A filha de Apolo agarrou a  flecha no ar e num movimento contínuo, girou o corpo, armou o arco e disparou a flecha. A seta voou retinha até o alvo. Num segundo nada aconteceu, até que a contagem regressiva cessou e a fera de bronze afrouxou o seu abraço, caindo inerte no chão. Então o minotauro começou a desmontar, peça por peça, com pequenos estampidos pneumáticos, até que restou apenas um monte de bronze celestial jogado em volta de uma estrutura que de longe parecia um C3PO pelado.  

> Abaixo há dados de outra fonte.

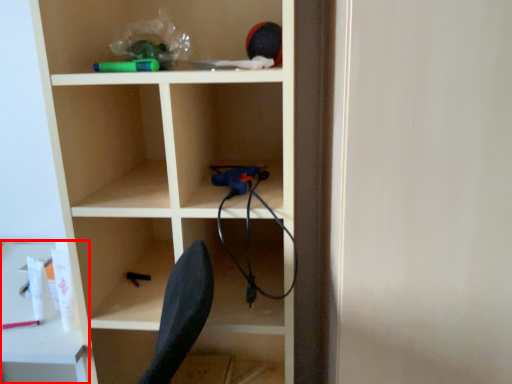
Question: Observing the image, what is the correct spatial positioning of table (annotated by the red box) in reference to shelf?

Choices:
 (A) right
 (B) left

Answer: (B)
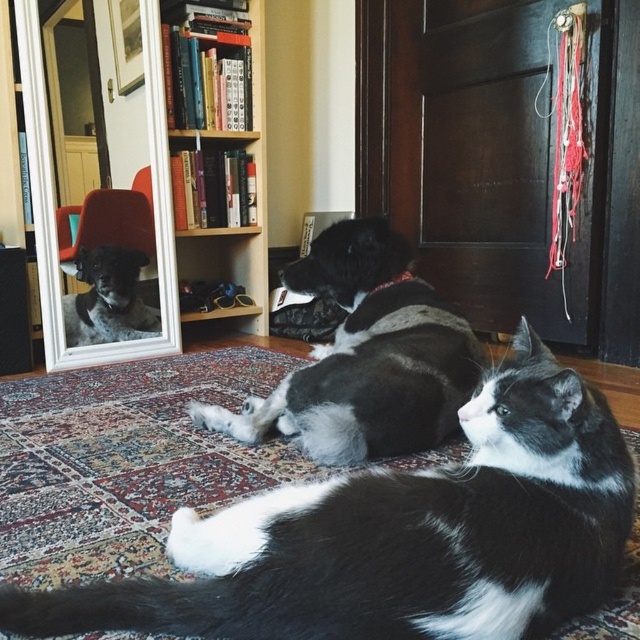
Does black and white fur at center appear under wooden bookshelf at upper center?

Indeed, black and white fur at center is positioned under wooden bookshelf at upper center.

Who is more distant from viewer, (349, 230) or (259, 140)?

Positioned behind is point (259, 140).

Where is `black and white fur at center`? black and white fur at center is located at coordinates (365, 356).

What do you see at coordinates (220, 161) in the screenshot? The image size is (640, 640). I see `wooden bookshelf at upper center` at bounding box center [220, 161].

Can you confirm if wooden bookshelf at upper center is bigger than white-framed mirror at upper left?

Yes.

Which is in front, point (234, 237) or point (154, 193)?

Point (154, 193)

At what (x,y) coordinates should I click in order to perform the action: click on wooden bookshelf at upper center. Please return your answer as a coordinate pair (x, y). Image resolution: width=640 pixels, height=640 pixels. Looking at the image, I should click on (220, 161).

Does black and white fur cat at center appear on the right side of wooden bookshelf at upper center?

Yes, black and white fur cat at center is to the right of wooden bookshelf at upper center.

Does black and white fur cat at center appear under wooden bookshelf at upper center?

Indeed, black and white fur cat at center is positioned under wooden bookshelf at upper center.

Between point (544, 403) and point (218, 317), which one is positioned behind?

The point (218, 317) is behind.

The height and width of the screenshot is (640, 640). I want to click on black and white fur cat at center, so click(397, 536).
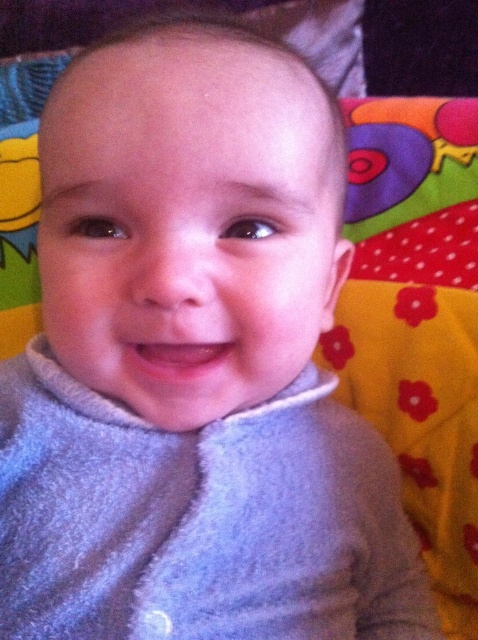
Consider the image. Based on the scene description, can you determine which object is positioned higher between the gray soft baby at center and the gray fleece sweater at center?

The gray soft baby at center is located above the gray fleece sweater at center, so the gray soft baby at center is positioned higher.

You are a photographer trying to capture the baby in the image. You want to ensure the gray soft baby at center and the gray fleece sweater at center are both visible in the frame. Which object should you adjust your camera angle to focus on first to include both?

The gray soft baby at center is positioned on the left side of the gray fleece sweater at center. To include both in the frame, focus on the gray soft baby at center first as it is on the left, then adjust to ensure the gray fleece sweater at center is also in view.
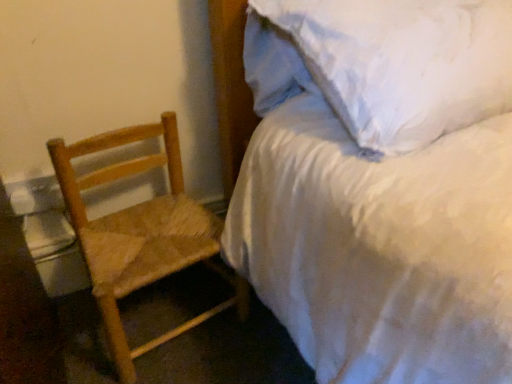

— Pelas barbas de Posseidon, o que foi isso? - Perguntou Nathália, recuperando-se do abraço apertado da criatura que ainda se desfazia aos poucos na sua frente. 

— Pelo visto o Automatauro 2.0 foi um fracasso… - Resmungou Haru, amarrando os cabelos encaracolados com um elastiquinho.

— Automatauro? - Perguntou Ju, cutucando parte do esqueleto metálico no chão com a ponta de seu arco. 

— É… eu também achei um nome bem besta. “Bellumtauro” soa bem melhor. - Disse a menina pegando uma das peças de bronze celestial do chão e a estudando por um segundo, antes que o olhar fixo de Nathália a trouxesse de volta à realidade. - É ou era um projeto do Chalé de Hefesto. Queríamos converter o touro de bronze num protetor para o Santuário, mas alguma coisa deu errado. 

— Vem cá, esse tipo de coisa não tem que passar pela permissão da líder o Santuário não? - Perguntou retoricamente Nathália, enquanto outros campistas se aproximavam para socorrer os feridos. Haru baixou os olhos, como se estivesse acostumada a ser repreendida. Então sentiu a mão firme e acolhedora de Jade em seu ombro. 

— Sua intenção foi louvável, pequena. Tudo que puder proteger os campistas deve ser mesmo pesquisado. Mas você deveria ter colocado um kill-switch no bicho, ou uma palavra de segurança, tipo “banana!” - A voz de Nathália era tudo, menos repressiva. - Além do mais, sem a sua ajuda não teríamos derrotado esse bicho. Eu só tenho a agradecer você e a Ju por terem não apenas me salvado, mas também salvado os colegas de vocês que caíram em batalha. 

Um som chamou a atenção das quatro quando uma esfera metálica maciça, do tamanho de uma maçã, começou a flutuar no ar, vinda dos restos do automatauro. O ar tremeluziu em sua volta e a imagem de uma moça apareceu. Ela vestia o traje das sacerdotisas de Delfos e falou com uma voz fantasmagórica: 

 

"Heróis Meios-Sangues responderão ao chamado,

Em uma flecha de fogo, o Olimpo será arrasado,

Numa guerra sem fim o mundo estará aprisionado, 

Uma escolha entre viver ou morrer seus dias vai encerrar

E Olimpo perecer ou perseverar"

 

— Porra… Era tudo o que eu precisava… - Resmungou Nathália. - Temos uma profecia. Reúnam todos os membros do conselho. Temos uma longa reunião pela frente.